As the summer months roll on, many parents and educators have spoken about their concerns of what is to happen come September. Many are unsure of what the procedures will be and what measures will be adopted by schools.

This newsroom contacted MUT president Marco Bonnici to get a clearer idea of what discussions are taking place between the Ministry and different entities, and so see what the union’s opinion on the reopening of schools in September is.

“Back when schools closed in March, we began speaking with the Minister to prepare for the different scenarios we might face come September,” explained Bonnici. He mentioned three scenarios in particular; schools opening normally, educational institutions taking on a hybrid schooling system (a balance of online learning and traditional classroom setting), or schools not opening whatsoever.

“It is clear that the government is opening schools in September. Regardless of this, we still must prepare for any scenario, and currently no discussions on this matter are taking place.”

Whilst the Education Minister had told this newsroom that workgroups are meeting and discussing the protocols and measures, Bonnici dismissed this claim. “So far, we are in discussions regarding the curriculum, but not about protocols or measures to be put in place by September.”
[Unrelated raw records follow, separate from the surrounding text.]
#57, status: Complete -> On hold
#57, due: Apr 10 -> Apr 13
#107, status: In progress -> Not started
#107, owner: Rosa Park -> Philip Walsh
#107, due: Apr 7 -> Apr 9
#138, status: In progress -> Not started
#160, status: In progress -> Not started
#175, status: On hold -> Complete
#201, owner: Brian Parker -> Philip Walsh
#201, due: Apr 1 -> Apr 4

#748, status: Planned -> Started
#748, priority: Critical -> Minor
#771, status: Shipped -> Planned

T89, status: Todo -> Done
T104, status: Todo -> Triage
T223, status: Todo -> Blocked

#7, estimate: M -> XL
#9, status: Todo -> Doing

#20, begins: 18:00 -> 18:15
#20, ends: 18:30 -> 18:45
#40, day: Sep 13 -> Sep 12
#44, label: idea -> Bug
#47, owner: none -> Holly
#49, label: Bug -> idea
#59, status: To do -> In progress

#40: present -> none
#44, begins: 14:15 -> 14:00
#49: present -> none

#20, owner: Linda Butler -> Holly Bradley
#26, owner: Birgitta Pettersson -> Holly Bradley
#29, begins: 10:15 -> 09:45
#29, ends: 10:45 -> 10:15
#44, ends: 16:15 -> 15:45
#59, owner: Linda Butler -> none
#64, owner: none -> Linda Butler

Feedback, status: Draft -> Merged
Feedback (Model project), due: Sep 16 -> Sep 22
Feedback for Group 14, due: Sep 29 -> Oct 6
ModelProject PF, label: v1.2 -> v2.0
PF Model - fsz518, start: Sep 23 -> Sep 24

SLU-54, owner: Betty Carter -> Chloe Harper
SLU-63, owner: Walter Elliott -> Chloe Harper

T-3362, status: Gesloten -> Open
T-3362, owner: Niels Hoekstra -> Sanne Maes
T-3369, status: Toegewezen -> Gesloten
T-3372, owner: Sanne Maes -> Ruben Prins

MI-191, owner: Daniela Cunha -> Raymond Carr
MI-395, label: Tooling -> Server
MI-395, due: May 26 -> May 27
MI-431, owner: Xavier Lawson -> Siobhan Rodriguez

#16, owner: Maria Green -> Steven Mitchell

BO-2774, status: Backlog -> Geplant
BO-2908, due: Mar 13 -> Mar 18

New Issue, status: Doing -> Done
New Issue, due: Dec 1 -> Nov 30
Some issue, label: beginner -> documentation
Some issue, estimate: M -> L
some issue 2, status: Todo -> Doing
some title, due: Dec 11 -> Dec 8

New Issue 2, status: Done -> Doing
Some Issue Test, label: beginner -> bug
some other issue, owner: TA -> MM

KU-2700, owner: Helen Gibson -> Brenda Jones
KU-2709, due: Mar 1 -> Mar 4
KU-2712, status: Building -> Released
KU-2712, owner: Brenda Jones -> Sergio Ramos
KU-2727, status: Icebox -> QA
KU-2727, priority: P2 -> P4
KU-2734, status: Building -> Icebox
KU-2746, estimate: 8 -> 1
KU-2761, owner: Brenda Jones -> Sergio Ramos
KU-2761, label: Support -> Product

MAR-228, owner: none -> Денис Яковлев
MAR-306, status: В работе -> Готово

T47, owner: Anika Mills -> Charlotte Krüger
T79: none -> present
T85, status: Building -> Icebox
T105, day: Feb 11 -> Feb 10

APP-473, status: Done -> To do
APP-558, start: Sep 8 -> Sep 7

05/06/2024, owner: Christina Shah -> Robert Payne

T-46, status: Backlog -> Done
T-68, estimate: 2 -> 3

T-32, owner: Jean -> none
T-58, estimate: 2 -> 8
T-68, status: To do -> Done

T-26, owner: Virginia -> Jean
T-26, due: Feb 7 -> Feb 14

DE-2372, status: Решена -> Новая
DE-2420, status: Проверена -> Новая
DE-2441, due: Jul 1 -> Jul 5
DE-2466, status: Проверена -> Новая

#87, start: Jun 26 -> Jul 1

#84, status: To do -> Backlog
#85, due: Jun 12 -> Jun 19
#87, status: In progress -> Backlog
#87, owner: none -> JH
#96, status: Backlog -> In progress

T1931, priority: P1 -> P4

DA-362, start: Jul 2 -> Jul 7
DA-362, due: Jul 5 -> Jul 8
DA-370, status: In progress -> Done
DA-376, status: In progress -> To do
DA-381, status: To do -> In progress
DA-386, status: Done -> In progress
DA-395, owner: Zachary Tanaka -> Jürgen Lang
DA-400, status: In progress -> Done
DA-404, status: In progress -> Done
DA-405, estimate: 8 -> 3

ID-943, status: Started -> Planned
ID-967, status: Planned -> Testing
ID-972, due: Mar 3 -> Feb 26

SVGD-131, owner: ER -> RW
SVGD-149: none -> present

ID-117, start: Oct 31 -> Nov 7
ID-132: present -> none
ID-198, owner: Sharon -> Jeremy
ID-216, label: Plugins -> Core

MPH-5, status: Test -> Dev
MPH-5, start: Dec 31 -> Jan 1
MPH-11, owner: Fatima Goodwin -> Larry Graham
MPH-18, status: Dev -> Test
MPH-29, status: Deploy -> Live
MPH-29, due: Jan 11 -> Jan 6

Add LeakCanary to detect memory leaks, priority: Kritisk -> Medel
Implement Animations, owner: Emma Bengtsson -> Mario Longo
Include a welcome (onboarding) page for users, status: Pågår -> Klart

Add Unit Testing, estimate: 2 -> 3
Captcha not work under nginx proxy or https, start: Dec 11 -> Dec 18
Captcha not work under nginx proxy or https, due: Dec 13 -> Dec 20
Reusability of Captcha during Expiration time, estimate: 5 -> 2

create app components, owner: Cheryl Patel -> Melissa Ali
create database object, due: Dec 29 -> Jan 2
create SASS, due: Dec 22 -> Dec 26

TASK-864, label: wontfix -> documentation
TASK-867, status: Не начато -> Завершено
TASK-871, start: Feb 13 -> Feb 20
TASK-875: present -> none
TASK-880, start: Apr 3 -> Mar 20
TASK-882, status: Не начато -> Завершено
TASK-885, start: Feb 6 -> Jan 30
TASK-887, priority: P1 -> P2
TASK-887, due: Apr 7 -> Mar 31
Bonnici said the union is disappointed that the Ministry is not taking the summer months as an opportunity to discuss the way forward. “The Minister expressed that SkolaSajf is being used as a model for the protocols and measures which will be adopted in September, but SkolaSajf is simply a model and has nothing to do with a normal school set-up,” Bonnici said.

He said that SkolaSajf have classrooms with no more than five students, a system which would be very difficult for other educational institutions, such as Sixth Forms and University, to take on.

“This is a complex and ever-changing issue, and that is why now is the time to discuss and prepare for September.”

 

Schools should adopt all current protocols and measures

Bonnici said that all schools on all educational levels should adopt the current protocols in place; meaning that staff and students should wear masks/face protectors, temperatures should be checked, and schools should provide hand sanitizers. He said that many educators and parents are concerned that such important protocols will be released at a very late stage. “Everyone needs to be prepared and if, for example, measures include that students will have restricted breaks or breaks in groups, that would be that administration staff will have to revise classroom timetables all over again,” Bonnici explained.

MUT has been gathering feedback from parents and teachers from all educational institutions, be it private, state or religious schools, asking what would be the best protocols and best scenario for schools this September.

“The majority highlighted that a hybrid scenario is simply impossible to adopt,” explained Bonnici. A hybrid school system brings about a number of issues for both educators and parents. “Firstly, there is a lot of planning when it comes to adopting a hybrid system. How would a school work around teaching half a class which is physically present and the other half online? It is also a huge expense for schools and parents. Will parents have to work from home too? What about those educators who are also parents?”

Bonnici said that this scholastic year will not be like any previous one, as life and circumstances have changed drastically. “As we have seen, the pandemic is still with us and discussions are not taking place, when now is the time to sit down and discuss every possibility which could happen come September.”

When asked how MUT members feel about going back to school, he explained that as the situation keeps changing and evolving, so do the members opinions. “Three weeks ago, when cases were low and it seemed like we were controlling the COVID-19 situation, most teachers would have said they felt comfortable and ready to go back to school, along with the current protocols. Now, it is a different situation. Some teachers are worried and fearful of going back to school, and you can understand why they feel that we, we understand their worries, and that is why we need to take immediate steps in discussions.”